- Given text:
# # # # #
Excellent points! I think there's definitely some merit in the idea of architects learning a little building science, and working on the house at multiple points throughout the project to keep things on track.

Comment by Richard Scott Mills on February 20, 2013 at 9:43am

Chris passive house is good in all climates. I keep my beer cold in a insulated cooler when I go to the desert in the summer.

Comment by Chris Laumer-Giddens on February 19, 2013 at 7:09pm

Thanks, Igor. One of his better talks.

Comment by Chris Laumer-Giddens on February 19, 2013 at 7:08pm


The role of the structural engineer, which is primarily to make sure the house doesn't fall down, doesn't necessarily involve or equate to minimizing thermal bridging. So, to your point, and mine, an orchestrator can help make a systematic, well-balanced design that integrates responsibilities and systems.

Comment by Chris Laumer-Giddens on February 19, 2013 at 7:01pm

Thanks Richard. Passive house is a very good approach, especially for cold climates. Building tight is a good approach for any climate. Of course, good ventilation goes along with that. Super insulation doesn't do a thing for climate zones 1-4. Good insulation is beneficial, but there is a point of diminishing return, and R-50 is just more, not better. No matter what approach, it has to be climate (micro and macro) based.

Comment by Igor Zhadanovsky on February 18, 2013 at 2:32pm

here is the full lecture http://www.youtube.com/watch?v=rkfAcWpOYAA.

It's a case of "one picture worth a thousand words ..."

Comment by Timothy J. Droney on February 18, 2013 at 12:02pm

I agree on the role of architects guiding the design for energy efficiency. They have the most influence at an early stage of design. Being careful that the structural engineer doesn't undo efficiency with thermal bridging is important too. So the wholistic approach sounds like a good idea!

Comment by Richard Scott Mills on February 18, 2013 at 10:43am

The best first step is to learn about basic PassiveHouseUSA remedies. Extremely low air infiltration (.5 ACH @ 50  pascals), high insulation (R-50), fresh air ventilation (HRV or ERV). HP buildings can be built a no to low extra cost if you use whole house as a system, integrated design principles in the beginning of the process.
# # # # #
- Dataset entries:
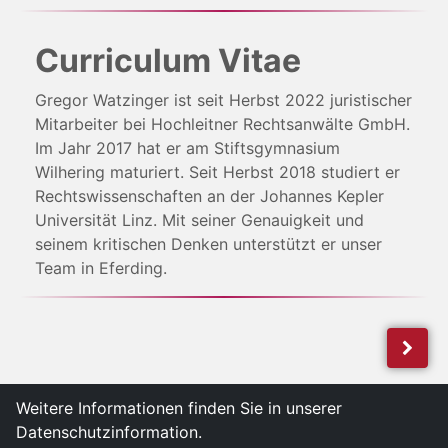
Curriculum Vitae
Gregor Watzinger ist seit Herbst 2022 juristischer
Mitarbeiter bei Hochleitner Rechtsanwälte GmbH.
Im Jahr 2017 hat er am Stiftsgymnasium
Wilhering maturiert. Seit Herbst 2018 studiert er
Rechtswissenschaften an der Johannes Kepler
Universität Linz. Mit seiner Genauigkeit und
seinem kritischen Denken unterstützt er unser
Team in Eferding.
Weitere Informationen finden Sie in unserer
Datenschutzinformation.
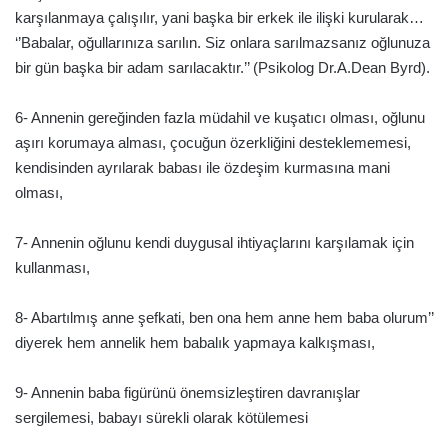
karşılanmaya çalışılır, yani başka bir erkek ile ilişki kurularak…
‘’Babalar, oğullarınıza sarılın. Siz onlara sarılmazsanız oğlunuza
bir gün başka bir adam sarılacaktır.’’ (Psikolog Dr.A.Dean Byrd).
6- Annenin gereğinden fazla müdahil ve kuşatıcı olması, oğlunu
aşırı korumaya alması, çocuğun özerkliğini desteklememesi,
kendisinden ayrılarak babası ile özdeşim kurmasına mani
olması,
7- Annenin oğlunu kendi duygusal ihtiyaçlarını karşılamak için
kullanması,
8- Abartılmış anne şefkati, ben ona hem anne hem baba olurum’’
diyerek hem annelik hem babalık yapmaya kalkışması,
9- Annenin baba figürünü önemsizleştiren davranışlar
sergilemesi, babayı sürekli olarak kötülemesi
# # # # #
- Problem to work on:
Please list each distinct person named in a "Comment by" line of the comment thread, giving every name once.

- Answer for this exercise:
Richard Scott Mills
Chris Laumer-Giddens
Igor Zhadanovsky
Timothy J. Droney